**Problem details**
The answer must consist of each line of the records below that contains the string "down".

**Material provided**
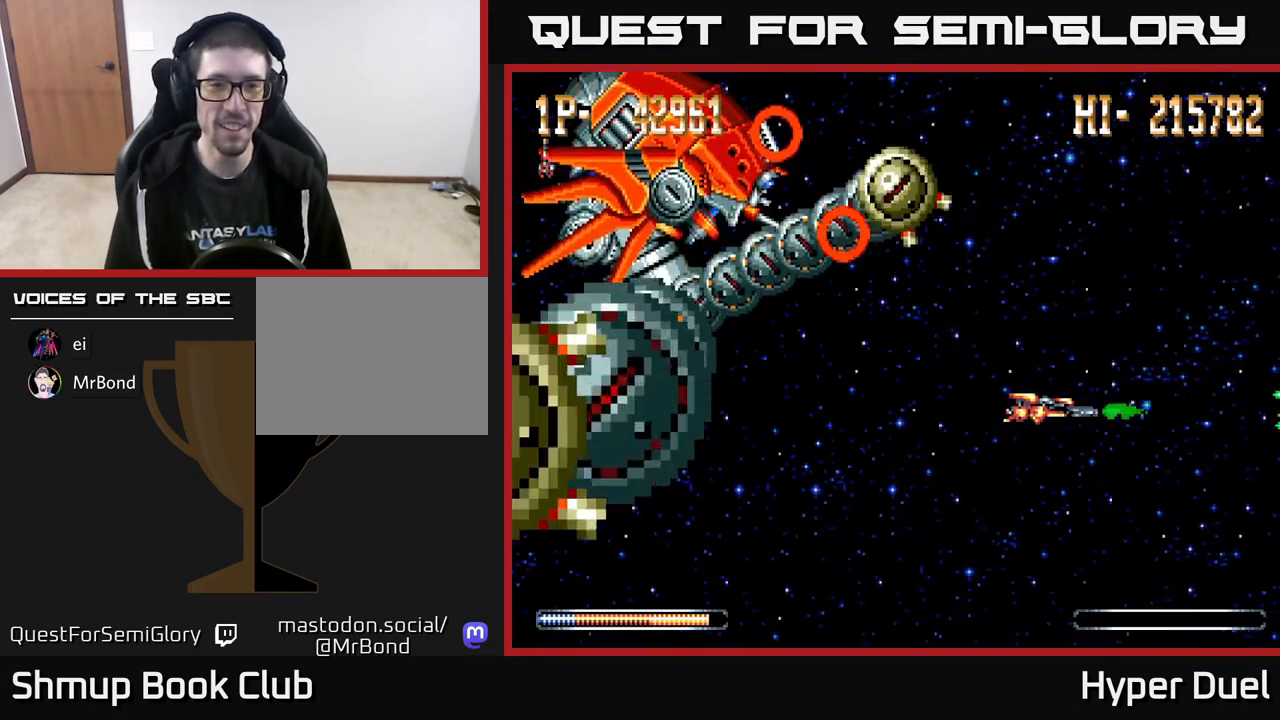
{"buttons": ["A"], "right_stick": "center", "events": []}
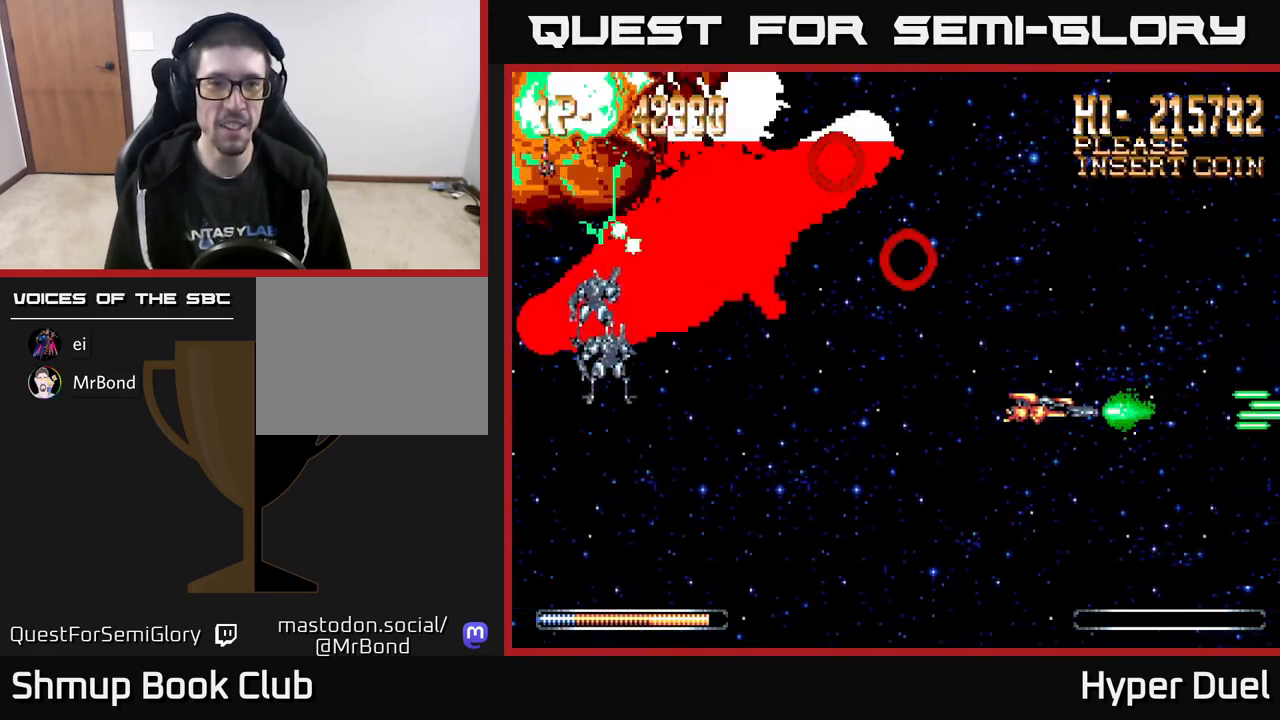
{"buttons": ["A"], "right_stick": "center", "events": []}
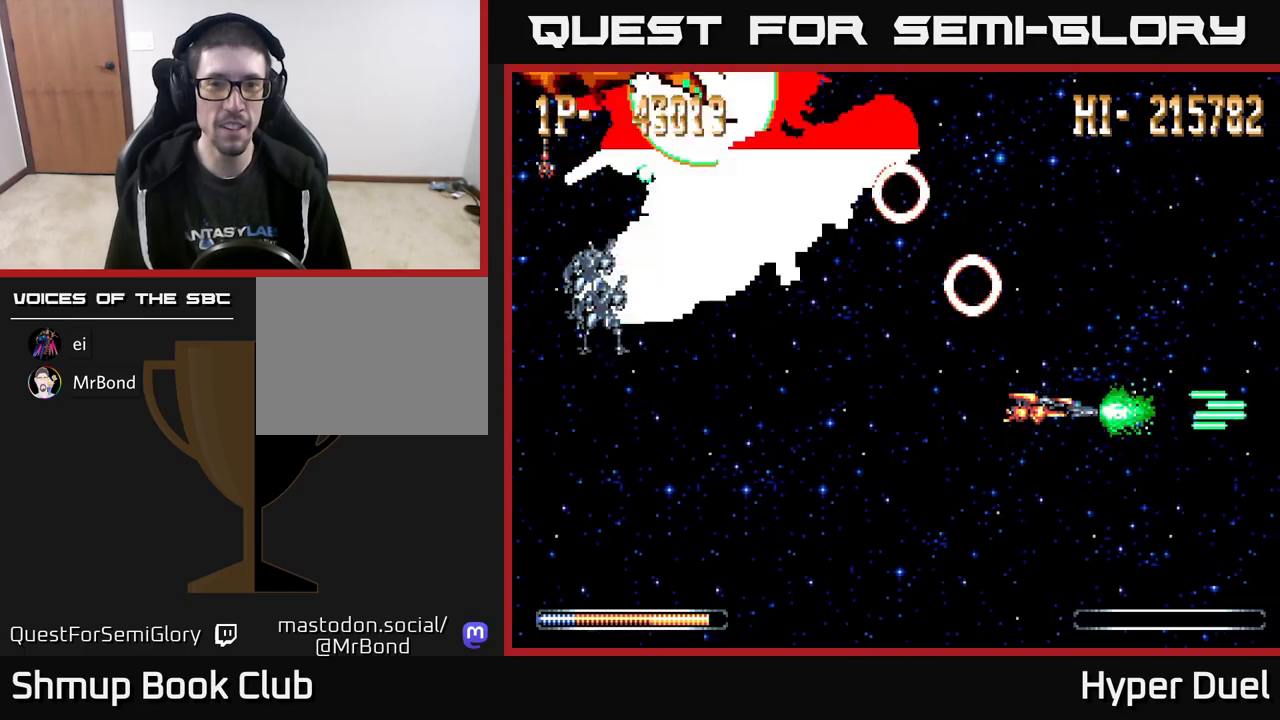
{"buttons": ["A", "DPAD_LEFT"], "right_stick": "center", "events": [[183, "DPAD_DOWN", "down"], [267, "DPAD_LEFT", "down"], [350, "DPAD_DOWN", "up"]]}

==

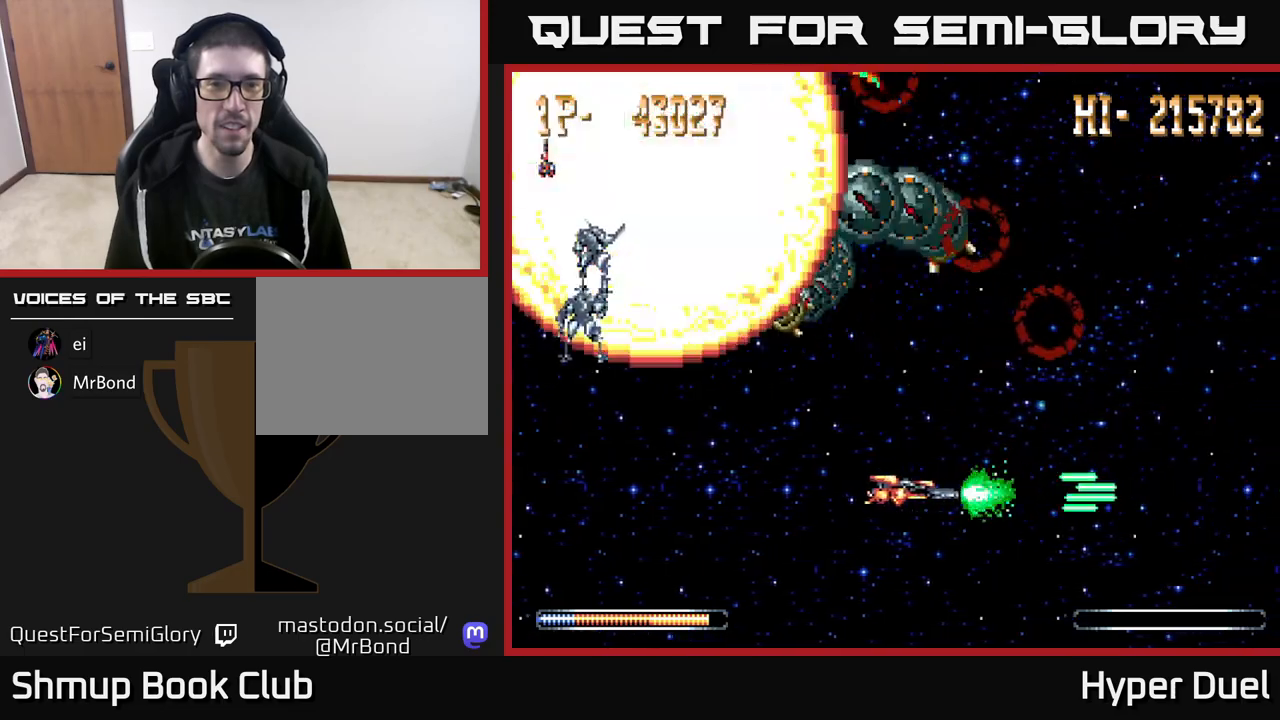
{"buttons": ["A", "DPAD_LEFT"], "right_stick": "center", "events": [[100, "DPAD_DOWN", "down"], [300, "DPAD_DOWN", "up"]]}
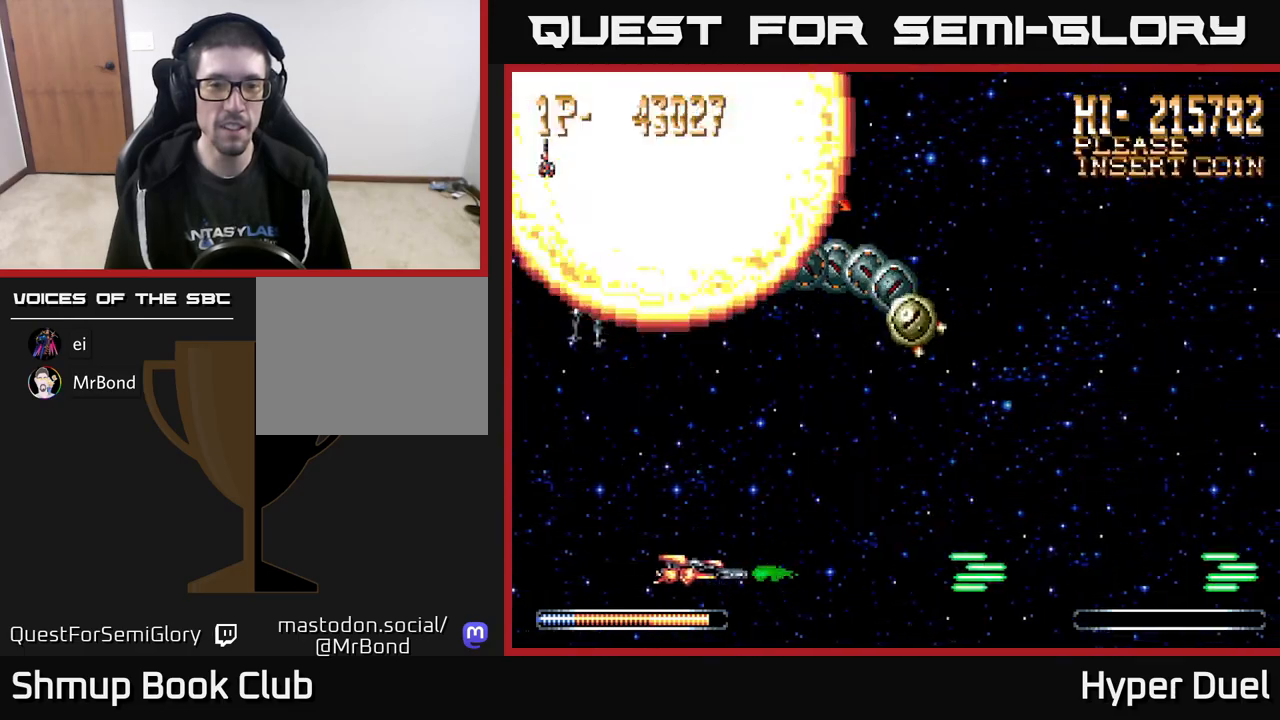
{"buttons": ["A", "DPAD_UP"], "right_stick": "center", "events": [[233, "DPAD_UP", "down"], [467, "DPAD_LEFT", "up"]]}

**Answer to the exercise**
{"buttons": ["A", "DPAD_LEFT"], "right_stick": "center", "events": [[183, "DPAD_DOWN", "down"], [267, "DPAD_LEFT", "down"], [350, "DPAD_DOWN", "up"]]}
{"buttons": ["A", "DPAD_LEFT"], "right_stick": "center", "events": [[100, "DPAD_DOWN", "down"], [300, "DPAD_DOWN", "up"]]}
{"buttons": ["A", "DPAD_UP"], "right_stick": "center", "events": [[233, "DPAD_UP", "down"], [467, "DPAD_LEFT", "up"]]}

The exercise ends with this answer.